Поодаль, за изгородью конюшни, черно-синий клювастый грач сосредоточенно ковырялся в навозе. Отец выстрелил - Ванюшку ударило по ушам, запахло кислым дымом, - грач, подскочив, ткнулся в снег, раскинув крылья, разинув большой клюв, из которого закапала алая, яркая на снегу, кровь. Ванюшка кинулся, схватил грача - он был теплый, но голова уже безжизненно болталась. И восторг, и жалость, и непонятный страх, и любопытство - все одновременно почувствовал Ванюшка, держа в руках грача.

- Пап, а ему сейчас не больно? Глянь - кровь…

- Нет, сынок, он теперь ничего не чует… - сказал отец, погладил Ванюшку по спине, и вдруг наклонился и поцеловал сухими, воспаленными губами. - Ну, беги…

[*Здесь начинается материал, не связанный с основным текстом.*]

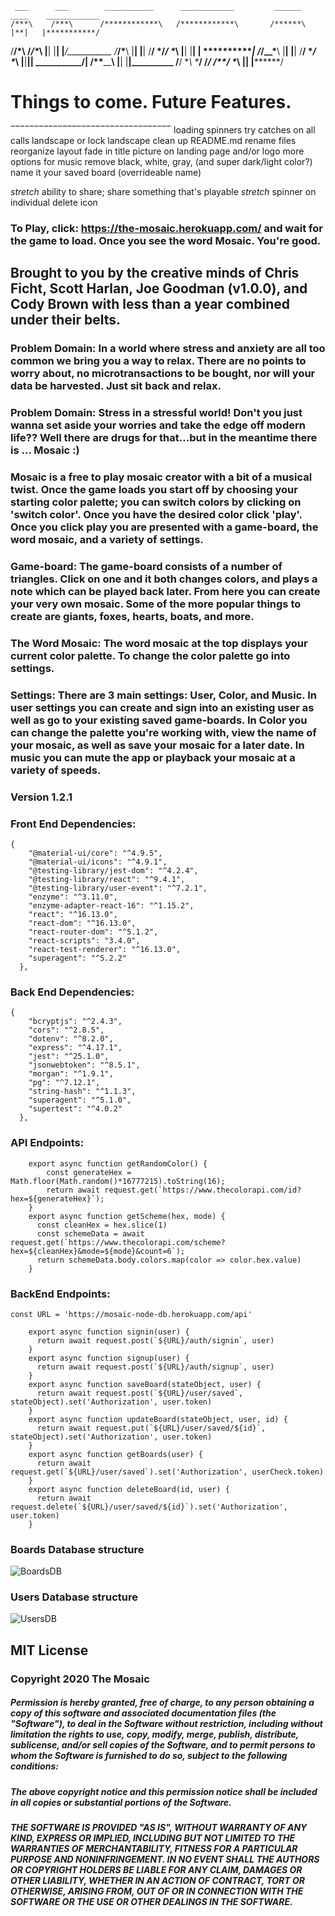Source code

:      ___      ___        ___________      ____________         ______       ____    ____________
    /***\    /***\      /************\   /************\       /******\      |**|   |***********/
   /**/\*\  /*/\**\     |**|      |**|  |***/___________     /***/\***\     |**|   |**|
  /**/  \*\/*/  \**\    |**|      |**|  | *************|    /***/__\***\    |**|   |**|
 /**/    \**/    \**\   |**|______|**|   ___________/**|   /**________**\   |**|   |**|__________
/**/              \**\   \**********/   /*************/   /**/        \**\  |**|   |************/




# Things to come. Future Features.
‾‾‾‾‾‾‾‾‾‾‾‾‾‾‾‾‾‾‾‾‾‾‾‾‾‾‾‾‾‾‾‾‾‾
loading spinners
try catches on all calls
landscape or lock landscape
clean up README.md
rename files
reorganize layout
fade in title
picture on landing page and/or logo
more options for music
remove black, white, gray, (and super dark/light color?)
name it your saved board (overrideable name)

*stretch* ability to share; share something that's playable
*stretch* spinner on individual delete icon

### To Play, click: https://the-mosaic.herokuapp.com/ and wait for the game to load. Once you see the word Mosaic. You're good.

## Brought to you by the creative minds of Chris Ficht, Scott Harlan, Joe Goodman (v1.0.0), and Cody Brown with less than a year combined under their belts. 

### Problem Domain: In a world where stress and anxiety are all too common we bring you a way to relax. There are no points to worry about, no microtransactions to be bought, nor will your data be harvested. Just sit back and relax.
### Problem Domain: Stress in a stressful world! Don't you just wanna set aside your worries and take the edge off modern life?? Well there are drugs for that...but in the meantime there is ... Mosaic :)

### Mosaic is a free to play mosaic creator with a bit of a musical twist. Once the game loads you start off by choosing your starting color palette; you can switch colors by clicking on 'switch color'. Once you have the desired color click 'play'. Once you click play you are presented with a game-board, the word mosaic, and a variety of settings.
### Game-board: The game-board consists of a number of triangles. Click on one and it both changes colors, and plays a note which can be played back later. From here you can create your very own mosaic. Some of the more popular things to create are giants, foxes, hearts, boats, and more.
### The Word Mosaic: The word mosaic at the top displays your current color palette. To change the color palette go into settings.
### Settings: There are 3 main settings: User, Color, and Music. In user settings you can create and sign into an existing user as well as go to your existing saved game-boards. In Color you can change the palette you're working with, view the name of your mosaic, as well as save your mosaic for a later date. In music you can mute the app or playback your mosaic at a variety of speeds. 


### Version 1.2.1 

### Front End Dependencies: 
```
{
    "@material-ui/core": "^4.9.5",
    "@material-ui/icons": "^4.9.1",
    "@testing-library/jest-dom": "^4.2.4",
    "@testing-library/react": "^9.4.1",
    "@testing-library/user-event": "^7.2.1",
    "enzyme": "^3.11.0",
    "enzyme-adapter-react-16": "^1.15.2",
    "react": "^16.13.0",
    "react-dom": "^16.13.0",
    "react-router-dom": "^5.1.2",
    "react-scripts": "3.4.0",
    "react-test-renderer": "^16.13.0",
    "superagent": "^5.2.2"
  },
```
### Back End Dependencies:
```
{
    "bcryptjs": "^2.4.3",
    "cors": "^2.8.5",
    "dotenv": "^8.2.0",
    "express": "^4.17.1",
    "jest": "^25.1.0",
    "jsonwebtoken": "^8.5.1",
    "morgan": "^1.9.1",
    "pg": "^7.12.1",
    "string-hash": "^1.1.3",
    "superagent": "^5.1.0",
    "supertest": "^4.0.2"
  },
```

### API Endpoints: 
```
    export async function getRandomColor() {
        const generateHex = Math.floor(Math.random()*16777215).toString(16);
        return await request.get(`https://www.thecolorapi.com/id?hex=${generateHex}`);
    }
    export async function getScheme(hex, mode) {
      const cleanHex = hex.slice(1)
      const schemeData = await request.get(`https://www.thecolorapi.com/scheme?hex=${cleanHex}&mode=${mode}&count=6`);
      return schemeData.body.colors.map(color => color.hex.value)
    }
```

### BackEnd Endpoints:
```
const URL = 'https://mosaic-node-db.herokuapp.com/api'

    export async function signin(user) {
      return await request.post(`${URL}/auth/signin`, user)
    }
    export async function signup(user) {
      return await request.post(`${URL}/auth/signup`, user)
    }
    export async function saveBoard(stateObject, user) {
      return await request.post(`${URL}/user/saved`, stateObject).set('Authorization', user.token)
    }
    export async function updateBoard(stateObject, user, id) {
      return await request.put(`${URL}/user/saved/${id}`, stateObject).set('Authorization', user.token)
    }
    export async function getBoards(user) {
      return await request.get(`${URL}/user/saved`).set('Authorization', userCheck.token)
    }
    export async function deleteBoard(id, user) {
      return await request.delete(`${URL}/user/saved/${id}`).set('Authorization', user.token)
    }
```

### Boards Database structure
![BoardsDB](./public/Boards-DB-ScreenShot.png "boards database")

### Users Database structure
![UsersDB](./public/Users-DB-ScreenShot.png "users database")

## MIT License
### Copyright 2020 The Mosaic

##### Permission is hereby granted, free of charge, to any person obtaining a copy of this software and associated documentation files (the "Software"), to deal in the Software without restriction, including without limitation the rights to use, copy, modify, merge, publish, distribute, sublicense, and/or sell copies of the Software, and to permit persons to whom the Software is furnished to do so, subject to the following conditions:

##### The above copyright notice and this permission notice shall be included in all copies or substantial portions of the Software.

##### THE SOFTWARE IS PROVIDED "AS IS", WITHOUT WARRANTY OF ANY KIND, EXPRESS OR IMPLIED, INCLUDING BUT NOT LIMITED TO THE WARRANTIES OF MERCHANTABILITY, FITNESS FOR A PARTICULAR PURPOSE AND NONINFRINGEMENT. IN NO EVENT SHALL THE AUTHORS OR COPYRIGHT HOLDERS BE LIABLE FOR ANY CLAIM, DAMAGES OR OTHER LIABILITY, WHETHER IN AN ACTION OF CONTRACT, TORT OR OTHERWISE, ARISING FROM, OUT OF OR IN CONNECTION WITH THE SOFTWARE OR THE USE OR OTHER DEALINGS IN THE SOFTWARE.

- А ты еще стрелять не будешь?

- Нет, не буду… Я мерина распрягу.

Ванюшка бежал через Палыванчев огород, по меже, - восторг победил в нем все другие чувства, хотелось поскорее показать добычу Кольке-Копытку. Он уже представлял Колькины расширенные глаза, прикидывал, станет ли Колька меняться на взаправдашний солдатский котелок, - и вдруг что-то остановило. Ванюшка обернулся: отец выламывал зачем-то палку из плетня, потом, ссутулившись, зашел в конюшню… Ванюшка обернулся, увидел все это, и вновь побежал, и через минуту уже торговался с Колькой, и не слышал выстрела, не видел, как на измазанной навозом попоне выносили из конюшни отца.